Optimism vs. Reality

Reality butted in, of course, and though the Disneyland Monorail represented a possible present with futuristic technology, it never got actualized outside of the theme parks in a major way. Monorail transportation, despite being treated highly by such luminaries as Disney, never became a commonality in major cities in the country as automotive travel simply became the dominant way people would move around from place to place.

And Walt Disney’s vision of the future, which included his Experimental Prototype Community of Tomorrow (a title he shortened to its acronym, EPCOT), was dimmed when he passed away in 1966. His EPCOT project became the basis for Walt Disney World, an expanded version of the theme park in Anaheim. Eventually, EPCOT became EPCOT Center, opening in 1982, with a monorail system bringing travelers to and from the park and the Magic Kingdom. But the monorail became, outside of places like Disney, something akin to a punchline. (It’s worth noting that the very best episode of The Simpsons is all about the folly of monorail travel, in “Marge vs. the Monorail”.)

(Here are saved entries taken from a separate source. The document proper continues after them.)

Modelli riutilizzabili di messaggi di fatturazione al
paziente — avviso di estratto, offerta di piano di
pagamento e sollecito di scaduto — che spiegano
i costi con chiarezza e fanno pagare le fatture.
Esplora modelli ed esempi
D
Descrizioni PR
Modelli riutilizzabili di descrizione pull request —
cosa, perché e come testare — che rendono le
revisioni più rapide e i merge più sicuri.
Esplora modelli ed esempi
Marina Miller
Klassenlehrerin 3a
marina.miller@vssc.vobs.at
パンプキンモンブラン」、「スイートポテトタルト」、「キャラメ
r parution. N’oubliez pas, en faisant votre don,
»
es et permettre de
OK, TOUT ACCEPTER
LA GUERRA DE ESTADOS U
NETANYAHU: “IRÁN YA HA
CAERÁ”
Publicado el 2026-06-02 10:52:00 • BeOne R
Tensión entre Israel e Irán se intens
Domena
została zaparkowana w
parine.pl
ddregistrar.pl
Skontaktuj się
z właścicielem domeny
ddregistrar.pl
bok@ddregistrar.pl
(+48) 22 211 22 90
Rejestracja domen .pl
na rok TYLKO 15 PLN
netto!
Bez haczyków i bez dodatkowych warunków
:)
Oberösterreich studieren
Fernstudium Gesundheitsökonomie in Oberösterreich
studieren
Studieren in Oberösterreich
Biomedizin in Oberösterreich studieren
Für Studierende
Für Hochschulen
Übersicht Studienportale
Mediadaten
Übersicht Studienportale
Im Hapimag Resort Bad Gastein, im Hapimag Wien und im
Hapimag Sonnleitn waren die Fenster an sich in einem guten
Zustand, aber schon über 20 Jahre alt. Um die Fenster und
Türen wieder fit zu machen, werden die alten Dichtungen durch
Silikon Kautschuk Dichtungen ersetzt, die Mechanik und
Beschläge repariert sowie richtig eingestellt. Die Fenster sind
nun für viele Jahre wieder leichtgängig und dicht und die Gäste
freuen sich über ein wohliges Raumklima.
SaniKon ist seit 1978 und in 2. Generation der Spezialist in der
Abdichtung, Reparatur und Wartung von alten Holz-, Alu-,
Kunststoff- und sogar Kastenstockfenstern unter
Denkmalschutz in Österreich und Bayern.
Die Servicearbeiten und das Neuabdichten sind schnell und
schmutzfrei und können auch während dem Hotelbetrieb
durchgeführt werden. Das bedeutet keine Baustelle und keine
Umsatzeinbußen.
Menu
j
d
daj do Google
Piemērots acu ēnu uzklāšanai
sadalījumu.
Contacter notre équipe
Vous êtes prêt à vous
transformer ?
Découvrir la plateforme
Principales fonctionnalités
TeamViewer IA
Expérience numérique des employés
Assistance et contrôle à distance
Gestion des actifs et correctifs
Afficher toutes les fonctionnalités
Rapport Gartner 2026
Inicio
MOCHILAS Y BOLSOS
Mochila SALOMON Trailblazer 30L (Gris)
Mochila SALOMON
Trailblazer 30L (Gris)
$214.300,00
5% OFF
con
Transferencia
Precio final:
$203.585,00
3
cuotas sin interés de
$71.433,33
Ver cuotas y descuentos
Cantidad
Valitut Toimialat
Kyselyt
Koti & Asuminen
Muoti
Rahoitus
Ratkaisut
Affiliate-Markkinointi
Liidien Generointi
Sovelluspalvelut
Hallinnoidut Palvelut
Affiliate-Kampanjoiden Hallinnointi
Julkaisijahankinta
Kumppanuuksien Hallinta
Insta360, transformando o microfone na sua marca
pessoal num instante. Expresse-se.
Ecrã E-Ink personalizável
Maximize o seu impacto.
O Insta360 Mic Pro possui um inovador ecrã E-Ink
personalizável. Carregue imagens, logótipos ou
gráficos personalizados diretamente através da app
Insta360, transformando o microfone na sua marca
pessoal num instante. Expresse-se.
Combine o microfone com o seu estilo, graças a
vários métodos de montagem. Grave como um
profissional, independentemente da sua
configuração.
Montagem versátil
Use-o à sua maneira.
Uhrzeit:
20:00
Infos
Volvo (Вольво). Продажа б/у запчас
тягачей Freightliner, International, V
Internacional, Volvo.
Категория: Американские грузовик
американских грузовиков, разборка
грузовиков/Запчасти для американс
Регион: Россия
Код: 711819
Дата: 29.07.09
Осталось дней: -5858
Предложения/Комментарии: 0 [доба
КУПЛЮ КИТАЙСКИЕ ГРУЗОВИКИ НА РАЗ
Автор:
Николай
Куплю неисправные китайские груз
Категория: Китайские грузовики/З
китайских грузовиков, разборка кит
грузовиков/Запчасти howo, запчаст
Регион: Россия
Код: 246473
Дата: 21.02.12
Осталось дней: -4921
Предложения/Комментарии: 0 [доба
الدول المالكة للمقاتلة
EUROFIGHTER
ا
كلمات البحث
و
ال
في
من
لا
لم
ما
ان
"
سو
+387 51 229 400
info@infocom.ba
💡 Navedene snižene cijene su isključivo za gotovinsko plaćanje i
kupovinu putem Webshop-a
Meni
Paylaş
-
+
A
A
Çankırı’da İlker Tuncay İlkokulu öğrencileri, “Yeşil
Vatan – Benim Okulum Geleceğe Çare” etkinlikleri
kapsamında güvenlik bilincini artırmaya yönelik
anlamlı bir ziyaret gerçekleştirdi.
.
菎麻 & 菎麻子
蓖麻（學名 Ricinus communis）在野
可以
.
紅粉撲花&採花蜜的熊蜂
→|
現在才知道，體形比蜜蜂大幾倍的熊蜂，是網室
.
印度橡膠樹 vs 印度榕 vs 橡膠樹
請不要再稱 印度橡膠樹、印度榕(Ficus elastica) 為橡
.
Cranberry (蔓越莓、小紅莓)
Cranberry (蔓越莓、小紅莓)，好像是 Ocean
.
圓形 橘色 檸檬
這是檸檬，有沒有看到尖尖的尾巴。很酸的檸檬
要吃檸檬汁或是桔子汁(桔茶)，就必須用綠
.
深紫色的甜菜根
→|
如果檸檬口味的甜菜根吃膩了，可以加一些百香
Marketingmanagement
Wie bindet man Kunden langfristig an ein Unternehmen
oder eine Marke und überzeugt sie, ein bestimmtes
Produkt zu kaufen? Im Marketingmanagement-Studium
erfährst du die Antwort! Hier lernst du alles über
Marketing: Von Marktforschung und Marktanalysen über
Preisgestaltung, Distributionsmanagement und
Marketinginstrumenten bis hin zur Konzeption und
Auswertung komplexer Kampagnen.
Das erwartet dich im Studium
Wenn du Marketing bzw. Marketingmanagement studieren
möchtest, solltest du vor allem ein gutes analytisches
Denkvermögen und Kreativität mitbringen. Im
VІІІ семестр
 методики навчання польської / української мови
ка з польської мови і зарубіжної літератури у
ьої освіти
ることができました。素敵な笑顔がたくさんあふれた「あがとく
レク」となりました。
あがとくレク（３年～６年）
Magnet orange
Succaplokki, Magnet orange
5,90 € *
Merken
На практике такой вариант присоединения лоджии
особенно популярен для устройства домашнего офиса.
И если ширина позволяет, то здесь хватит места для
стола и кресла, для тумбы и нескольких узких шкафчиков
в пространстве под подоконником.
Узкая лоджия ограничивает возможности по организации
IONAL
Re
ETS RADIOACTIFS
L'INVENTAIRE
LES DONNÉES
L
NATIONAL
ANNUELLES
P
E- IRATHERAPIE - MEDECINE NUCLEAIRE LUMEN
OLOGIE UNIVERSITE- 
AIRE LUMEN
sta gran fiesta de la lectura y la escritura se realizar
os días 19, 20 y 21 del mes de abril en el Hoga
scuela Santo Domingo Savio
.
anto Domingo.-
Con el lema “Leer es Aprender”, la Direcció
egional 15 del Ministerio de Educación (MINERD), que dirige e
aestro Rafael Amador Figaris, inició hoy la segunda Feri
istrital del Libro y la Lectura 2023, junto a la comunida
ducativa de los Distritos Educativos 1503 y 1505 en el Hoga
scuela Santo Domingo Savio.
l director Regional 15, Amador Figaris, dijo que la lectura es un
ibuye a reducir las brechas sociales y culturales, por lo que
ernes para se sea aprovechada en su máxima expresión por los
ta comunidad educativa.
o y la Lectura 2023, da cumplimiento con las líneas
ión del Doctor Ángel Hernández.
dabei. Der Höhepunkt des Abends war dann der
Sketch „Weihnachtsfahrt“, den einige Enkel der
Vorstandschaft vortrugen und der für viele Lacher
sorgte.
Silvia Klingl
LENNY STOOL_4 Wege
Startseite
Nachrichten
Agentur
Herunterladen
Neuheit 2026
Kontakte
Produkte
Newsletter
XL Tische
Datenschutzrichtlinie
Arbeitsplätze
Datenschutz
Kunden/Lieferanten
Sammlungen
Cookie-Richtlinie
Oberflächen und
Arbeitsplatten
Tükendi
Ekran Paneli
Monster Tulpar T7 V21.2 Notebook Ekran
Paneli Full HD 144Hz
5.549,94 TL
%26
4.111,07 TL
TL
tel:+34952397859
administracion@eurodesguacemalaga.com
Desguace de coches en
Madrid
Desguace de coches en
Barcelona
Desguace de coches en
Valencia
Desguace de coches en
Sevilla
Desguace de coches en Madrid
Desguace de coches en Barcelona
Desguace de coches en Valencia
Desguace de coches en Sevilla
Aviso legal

It’s bittersweet that Walt Disney’s vision for the future never came to be — or, at least, that most of his vision never came true. A streamlined version of transportation in major metropolises would have been an excellent way to improve upon car and train travel, but it’s instead now something akin to a visual representation of what makes the Disney theme parks so powerful. The sight of a sleekly designed monorail gliding along an elevated track doesn’t represent something you can find in most of the real world. Instead, it’s a representation of a hyper-stylized vision of reality that’s preferable to the real thing.  

60 years ago today, Disneyland essentially entered its second chapter, with the introduction of major attractions that represented its future. Though both the Matterhorn Bobsleds and Disneyland Monorail have undergone updates and changes in the last six decades (the latter is sometimes used now as a form of advertising for new films and attractions on the exterior), they have largely withstood the test of time. Moreover, they’re both so inextricably associated with the legacy of the Disney theme parks and Walt Disney himself that it’s hard to imagine them ever going away. For these attractions, at least, it’s encouraging to know that they’re still moving forward into that great, big beautiful tomorrow of fantasy.